Rewrite the records as a numbered list with blank lines omitted, starting at the first line and going on through the line with "collectors: A. Macedo".

Start of Information provided

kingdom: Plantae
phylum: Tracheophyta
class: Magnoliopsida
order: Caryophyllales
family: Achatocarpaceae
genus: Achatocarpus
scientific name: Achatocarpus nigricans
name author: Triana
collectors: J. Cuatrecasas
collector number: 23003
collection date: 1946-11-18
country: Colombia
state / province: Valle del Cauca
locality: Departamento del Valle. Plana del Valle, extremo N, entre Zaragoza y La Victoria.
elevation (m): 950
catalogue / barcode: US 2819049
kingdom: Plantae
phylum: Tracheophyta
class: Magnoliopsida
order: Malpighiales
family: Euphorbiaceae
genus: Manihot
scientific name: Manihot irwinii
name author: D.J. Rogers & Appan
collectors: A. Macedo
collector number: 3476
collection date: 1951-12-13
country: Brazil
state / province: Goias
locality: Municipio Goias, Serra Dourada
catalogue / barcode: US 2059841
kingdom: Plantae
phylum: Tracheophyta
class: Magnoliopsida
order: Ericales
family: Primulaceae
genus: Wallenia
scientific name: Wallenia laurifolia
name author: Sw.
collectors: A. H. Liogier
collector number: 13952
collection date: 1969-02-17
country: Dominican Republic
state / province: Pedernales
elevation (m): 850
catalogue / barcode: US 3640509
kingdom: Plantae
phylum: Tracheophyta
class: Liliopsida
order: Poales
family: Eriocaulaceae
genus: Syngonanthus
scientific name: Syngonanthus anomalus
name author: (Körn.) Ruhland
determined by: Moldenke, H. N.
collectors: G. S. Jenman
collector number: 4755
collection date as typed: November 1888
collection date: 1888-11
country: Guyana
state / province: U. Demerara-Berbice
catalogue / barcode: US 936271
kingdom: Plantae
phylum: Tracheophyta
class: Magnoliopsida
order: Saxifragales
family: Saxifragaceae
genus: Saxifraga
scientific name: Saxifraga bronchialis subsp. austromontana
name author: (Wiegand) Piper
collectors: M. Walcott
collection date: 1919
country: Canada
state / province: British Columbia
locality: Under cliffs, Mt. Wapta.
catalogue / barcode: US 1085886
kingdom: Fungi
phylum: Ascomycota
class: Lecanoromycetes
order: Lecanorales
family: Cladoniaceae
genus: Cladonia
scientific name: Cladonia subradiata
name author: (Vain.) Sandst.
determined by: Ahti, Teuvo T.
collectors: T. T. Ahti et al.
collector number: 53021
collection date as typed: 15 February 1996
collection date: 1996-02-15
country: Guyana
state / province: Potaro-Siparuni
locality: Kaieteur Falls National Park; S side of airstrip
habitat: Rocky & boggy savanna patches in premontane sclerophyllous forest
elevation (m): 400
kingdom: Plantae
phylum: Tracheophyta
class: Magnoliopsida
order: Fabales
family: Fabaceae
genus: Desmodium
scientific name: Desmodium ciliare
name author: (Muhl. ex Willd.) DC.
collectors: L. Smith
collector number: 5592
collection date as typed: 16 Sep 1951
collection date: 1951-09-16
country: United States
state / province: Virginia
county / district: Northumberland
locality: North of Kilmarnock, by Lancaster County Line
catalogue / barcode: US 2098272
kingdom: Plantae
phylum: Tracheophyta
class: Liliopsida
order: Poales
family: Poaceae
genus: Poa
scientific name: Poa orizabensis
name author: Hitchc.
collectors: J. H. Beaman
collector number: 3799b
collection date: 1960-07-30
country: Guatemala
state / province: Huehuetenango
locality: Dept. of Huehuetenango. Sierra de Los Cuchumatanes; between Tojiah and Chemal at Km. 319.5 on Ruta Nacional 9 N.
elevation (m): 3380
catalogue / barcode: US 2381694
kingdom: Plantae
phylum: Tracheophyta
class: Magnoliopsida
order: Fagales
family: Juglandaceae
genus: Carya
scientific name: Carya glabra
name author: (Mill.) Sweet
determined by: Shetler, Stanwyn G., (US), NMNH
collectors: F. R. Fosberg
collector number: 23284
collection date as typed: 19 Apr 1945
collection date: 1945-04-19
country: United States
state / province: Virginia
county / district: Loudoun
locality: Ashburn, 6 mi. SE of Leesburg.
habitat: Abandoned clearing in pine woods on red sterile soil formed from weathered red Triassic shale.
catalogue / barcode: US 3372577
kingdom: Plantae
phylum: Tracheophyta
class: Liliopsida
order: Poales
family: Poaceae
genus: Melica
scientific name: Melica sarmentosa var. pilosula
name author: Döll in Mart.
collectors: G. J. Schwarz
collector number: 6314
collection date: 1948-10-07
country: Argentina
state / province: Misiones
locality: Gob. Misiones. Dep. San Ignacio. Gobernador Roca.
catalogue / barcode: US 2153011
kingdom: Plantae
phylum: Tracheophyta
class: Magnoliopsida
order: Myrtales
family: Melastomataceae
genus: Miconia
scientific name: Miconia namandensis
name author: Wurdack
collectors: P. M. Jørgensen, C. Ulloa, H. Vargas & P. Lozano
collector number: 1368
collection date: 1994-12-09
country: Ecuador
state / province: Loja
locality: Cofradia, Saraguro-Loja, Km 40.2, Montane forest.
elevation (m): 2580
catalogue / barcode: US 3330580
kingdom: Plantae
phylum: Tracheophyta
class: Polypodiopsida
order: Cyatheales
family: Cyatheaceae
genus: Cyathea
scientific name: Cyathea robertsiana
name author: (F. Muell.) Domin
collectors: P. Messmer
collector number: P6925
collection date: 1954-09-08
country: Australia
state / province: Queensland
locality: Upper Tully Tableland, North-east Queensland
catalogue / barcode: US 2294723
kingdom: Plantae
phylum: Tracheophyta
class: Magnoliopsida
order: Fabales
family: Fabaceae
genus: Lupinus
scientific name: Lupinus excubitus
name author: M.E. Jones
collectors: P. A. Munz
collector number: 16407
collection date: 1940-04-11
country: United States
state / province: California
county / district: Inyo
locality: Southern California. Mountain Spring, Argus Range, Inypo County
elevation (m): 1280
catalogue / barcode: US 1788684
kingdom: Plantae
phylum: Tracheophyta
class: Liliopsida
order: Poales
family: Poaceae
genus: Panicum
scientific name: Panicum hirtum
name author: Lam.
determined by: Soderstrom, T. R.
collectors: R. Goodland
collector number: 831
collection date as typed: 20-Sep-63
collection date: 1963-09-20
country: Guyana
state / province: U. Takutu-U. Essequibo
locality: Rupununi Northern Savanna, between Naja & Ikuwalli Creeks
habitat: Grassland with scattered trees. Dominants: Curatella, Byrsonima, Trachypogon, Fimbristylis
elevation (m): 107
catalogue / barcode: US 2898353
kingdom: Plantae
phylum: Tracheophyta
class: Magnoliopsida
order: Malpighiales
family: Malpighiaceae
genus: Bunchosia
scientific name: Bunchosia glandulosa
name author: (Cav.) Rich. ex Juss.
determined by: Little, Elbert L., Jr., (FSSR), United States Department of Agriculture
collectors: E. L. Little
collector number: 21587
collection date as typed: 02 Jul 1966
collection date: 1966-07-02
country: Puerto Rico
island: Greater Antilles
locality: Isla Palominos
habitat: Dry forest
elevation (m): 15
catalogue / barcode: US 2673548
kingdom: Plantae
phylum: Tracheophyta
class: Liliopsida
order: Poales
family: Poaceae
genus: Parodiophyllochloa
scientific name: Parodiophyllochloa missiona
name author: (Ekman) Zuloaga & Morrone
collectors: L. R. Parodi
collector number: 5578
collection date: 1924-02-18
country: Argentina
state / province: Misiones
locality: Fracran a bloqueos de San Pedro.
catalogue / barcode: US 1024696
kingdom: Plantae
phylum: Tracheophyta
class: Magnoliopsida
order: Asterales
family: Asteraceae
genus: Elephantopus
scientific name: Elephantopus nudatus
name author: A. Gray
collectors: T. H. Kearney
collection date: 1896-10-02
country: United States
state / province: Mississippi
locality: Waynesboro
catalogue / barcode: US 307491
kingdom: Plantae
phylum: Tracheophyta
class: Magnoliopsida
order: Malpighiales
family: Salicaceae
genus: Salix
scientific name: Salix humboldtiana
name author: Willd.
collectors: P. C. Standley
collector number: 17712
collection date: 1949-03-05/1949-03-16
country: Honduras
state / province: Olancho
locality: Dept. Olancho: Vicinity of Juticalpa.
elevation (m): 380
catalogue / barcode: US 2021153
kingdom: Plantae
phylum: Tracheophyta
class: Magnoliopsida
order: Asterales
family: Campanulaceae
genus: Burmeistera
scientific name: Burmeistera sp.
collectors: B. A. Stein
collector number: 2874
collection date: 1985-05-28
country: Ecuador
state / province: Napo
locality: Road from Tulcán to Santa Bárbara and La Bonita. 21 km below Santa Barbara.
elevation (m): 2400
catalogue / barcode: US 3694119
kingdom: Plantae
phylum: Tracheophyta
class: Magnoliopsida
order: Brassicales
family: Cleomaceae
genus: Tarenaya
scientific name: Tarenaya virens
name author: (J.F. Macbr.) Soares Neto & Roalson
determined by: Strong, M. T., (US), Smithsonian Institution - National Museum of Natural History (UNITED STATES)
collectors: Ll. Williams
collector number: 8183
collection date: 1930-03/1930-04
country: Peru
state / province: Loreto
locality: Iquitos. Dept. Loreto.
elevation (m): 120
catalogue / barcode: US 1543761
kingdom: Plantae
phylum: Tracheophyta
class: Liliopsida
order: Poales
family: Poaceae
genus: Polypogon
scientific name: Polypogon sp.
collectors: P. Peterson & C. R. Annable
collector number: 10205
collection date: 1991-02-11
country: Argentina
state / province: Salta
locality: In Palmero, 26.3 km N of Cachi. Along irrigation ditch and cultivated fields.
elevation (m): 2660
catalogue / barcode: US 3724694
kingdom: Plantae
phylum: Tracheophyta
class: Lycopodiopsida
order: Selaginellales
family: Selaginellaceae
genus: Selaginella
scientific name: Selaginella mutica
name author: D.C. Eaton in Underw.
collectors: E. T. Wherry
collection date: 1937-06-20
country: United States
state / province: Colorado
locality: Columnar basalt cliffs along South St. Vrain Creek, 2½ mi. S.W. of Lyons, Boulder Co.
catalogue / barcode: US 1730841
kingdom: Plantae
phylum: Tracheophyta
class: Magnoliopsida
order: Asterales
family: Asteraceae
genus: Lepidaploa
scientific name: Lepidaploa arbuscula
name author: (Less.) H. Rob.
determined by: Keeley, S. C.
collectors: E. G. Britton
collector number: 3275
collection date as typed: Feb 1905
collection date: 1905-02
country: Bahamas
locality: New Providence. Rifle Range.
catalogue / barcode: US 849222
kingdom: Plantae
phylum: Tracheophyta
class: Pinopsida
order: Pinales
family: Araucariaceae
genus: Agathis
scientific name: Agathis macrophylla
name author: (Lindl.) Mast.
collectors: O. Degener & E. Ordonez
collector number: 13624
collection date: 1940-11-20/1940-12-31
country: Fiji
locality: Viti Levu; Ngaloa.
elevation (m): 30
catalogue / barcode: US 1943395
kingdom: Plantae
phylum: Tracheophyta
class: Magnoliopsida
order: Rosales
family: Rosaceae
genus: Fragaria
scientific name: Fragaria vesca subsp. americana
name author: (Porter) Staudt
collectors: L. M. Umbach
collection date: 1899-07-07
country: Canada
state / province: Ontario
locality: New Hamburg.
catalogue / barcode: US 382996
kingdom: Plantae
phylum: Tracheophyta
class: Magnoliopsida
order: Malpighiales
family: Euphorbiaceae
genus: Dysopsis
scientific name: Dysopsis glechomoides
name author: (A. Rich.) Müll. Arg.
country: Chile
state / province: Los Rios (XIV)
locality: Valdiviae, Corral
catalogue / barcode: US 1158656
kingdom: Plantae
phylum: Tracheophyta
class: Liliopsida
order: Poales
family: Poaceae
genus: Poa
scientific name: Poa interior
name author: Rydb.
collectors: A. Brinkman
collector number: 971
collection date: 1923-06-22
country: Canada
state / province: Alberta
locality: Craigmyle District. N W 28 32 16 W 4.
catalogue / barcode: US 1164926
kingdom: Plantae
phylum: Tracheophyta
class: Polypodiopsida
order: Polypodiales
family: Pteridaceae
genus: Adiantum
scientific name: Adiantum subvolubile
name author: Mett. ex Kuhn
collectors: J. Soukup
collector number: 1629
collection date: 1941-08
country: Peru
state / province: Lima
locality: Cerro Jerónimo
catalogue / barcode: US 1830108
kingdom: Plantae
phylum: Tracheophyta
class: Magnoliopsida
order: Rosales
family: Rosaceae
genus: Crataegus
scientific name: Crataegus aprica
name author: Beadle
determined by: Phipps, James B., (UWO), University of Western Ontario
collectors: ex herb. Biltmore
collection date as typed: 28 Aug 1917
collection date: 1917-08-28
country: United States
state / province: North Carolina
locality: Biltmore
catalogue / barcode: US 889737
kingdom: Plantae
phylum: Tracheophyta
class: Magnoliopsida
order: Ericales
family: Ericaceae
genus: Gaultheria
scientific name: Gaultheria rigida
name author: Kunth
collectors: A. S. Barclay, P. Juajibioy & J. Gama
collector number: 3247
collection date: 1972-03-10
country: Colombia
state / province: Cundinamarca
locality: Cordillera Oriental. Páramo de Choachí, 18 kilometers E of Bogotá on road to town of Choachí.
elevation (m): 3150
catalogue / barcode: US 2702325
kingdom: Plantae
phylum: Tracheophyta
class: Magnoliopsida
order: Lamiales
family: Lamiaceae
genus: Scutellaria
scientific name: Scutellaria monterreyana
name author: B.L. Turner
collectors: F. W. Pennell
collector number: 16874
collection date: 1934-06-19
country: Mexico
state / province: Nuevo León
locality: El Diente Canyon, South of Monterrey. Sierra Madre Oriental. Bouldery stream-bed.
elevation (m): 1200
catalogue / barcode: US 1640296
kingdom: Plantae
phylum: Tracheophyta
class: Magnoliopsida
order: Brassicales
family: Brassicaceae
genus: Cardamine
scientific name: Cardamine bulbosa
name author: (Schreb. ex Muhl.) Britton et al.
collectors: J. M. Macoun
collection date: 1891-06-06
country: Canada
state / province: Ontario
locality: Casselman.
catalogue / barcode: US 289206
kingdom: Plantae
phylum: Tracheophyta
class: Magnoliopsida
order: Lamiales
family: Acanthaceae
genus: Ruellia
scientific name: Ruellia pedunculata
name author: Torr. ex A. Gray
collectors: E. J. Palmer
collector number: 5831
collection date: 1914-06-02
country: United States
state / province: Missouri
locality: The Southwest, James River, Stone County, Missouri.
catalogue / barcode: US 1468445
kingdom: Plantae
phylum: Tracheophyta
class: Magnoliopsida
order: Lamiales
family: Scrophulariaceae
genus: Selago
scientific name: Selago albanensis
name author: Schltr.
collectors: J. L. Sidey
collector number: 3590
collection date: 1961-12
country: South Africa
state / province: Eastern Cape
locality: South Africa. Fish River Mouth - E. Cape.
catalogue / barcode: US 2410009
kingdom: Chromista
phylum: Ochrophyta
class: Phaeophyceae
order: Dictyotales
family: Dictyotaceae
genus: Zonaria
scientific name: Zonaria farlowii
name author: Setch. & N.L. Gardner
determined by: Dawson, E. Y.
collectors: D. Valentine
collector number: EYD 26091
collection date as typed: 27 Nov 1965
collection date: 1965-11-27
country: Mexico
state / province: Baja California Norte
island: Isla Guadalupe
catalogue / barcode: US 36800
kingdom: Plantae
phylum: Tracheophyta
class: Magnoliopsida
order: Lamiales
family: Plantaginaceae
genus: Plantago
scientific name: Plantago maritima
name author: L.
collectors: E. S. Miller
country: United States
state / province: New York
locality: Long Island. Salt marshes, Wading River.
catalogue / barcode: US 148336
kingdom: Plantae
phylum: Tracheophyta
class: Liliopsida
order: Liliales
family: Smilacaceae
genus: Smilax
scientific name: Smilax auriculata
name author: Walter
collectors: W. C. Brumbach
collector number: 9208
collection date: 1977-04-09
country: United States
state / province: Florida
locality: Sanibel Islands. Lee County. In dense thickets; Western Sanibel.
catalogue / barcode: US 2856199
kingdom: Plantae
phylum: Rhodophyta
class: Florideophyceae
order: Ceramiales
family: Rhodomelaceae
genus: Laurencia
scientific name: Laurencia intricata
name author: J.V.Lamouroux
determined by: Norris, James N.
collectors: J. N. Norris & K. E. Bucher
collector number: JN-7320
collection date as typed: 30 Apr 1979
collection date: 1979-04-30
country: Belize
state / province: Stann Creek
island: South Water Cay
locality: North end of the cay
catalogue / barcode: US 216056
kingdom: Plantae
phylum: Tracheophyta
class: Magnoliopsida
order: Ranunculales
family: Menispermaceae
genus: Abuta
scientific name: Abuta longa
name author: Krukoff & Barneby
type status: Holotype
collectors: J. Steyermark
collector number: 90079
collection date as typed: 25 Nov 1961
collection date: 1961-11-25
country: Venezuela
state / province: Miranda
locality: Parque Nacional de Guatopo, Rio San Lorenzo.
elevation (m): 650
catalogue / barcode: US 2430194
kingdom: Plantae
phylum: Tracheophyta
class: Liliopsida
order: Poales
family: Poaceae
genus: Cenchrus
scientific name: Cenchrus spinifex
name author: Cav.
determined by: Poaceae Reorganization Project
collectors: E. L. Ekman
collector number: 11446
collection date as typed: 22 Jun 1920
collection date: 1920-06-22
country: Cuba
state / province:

End of Information provided

» Response to the exercise:
1. kingdom: Plantae
2. phylum: Tracheophyta
3. class: Magnoliopsida
4. order: Caryophyllales
5. family: Achatocarpaceae
6. genus: Achatocarpus
7. scientific name: Achatocarpus nigricans
8. name author: Triana
9. collectors: J. Cuatrecasas
10. collector number: 23003
11. collection date: 1946-11-18
12. country: Colombia
13. state / province: Valle del Cauca
14. locality: Departamento del Valle. Plana del Valle, extremo N, entre Zaragoza y La Victoria.
15. elevation (m): 950
16. catalogue / barcode: US 2819049
17. kingdom: Plantae
18. phylum: Tracheophyta
19. class: Magnoliopsida
20. order: Malpighiales
21. family: Euphorbiaceae
22. genus: Manihot
23. scientific name: Manihot irwinii
24. name author: D.J. Rogers & Appan
25. collectors: A. Macedo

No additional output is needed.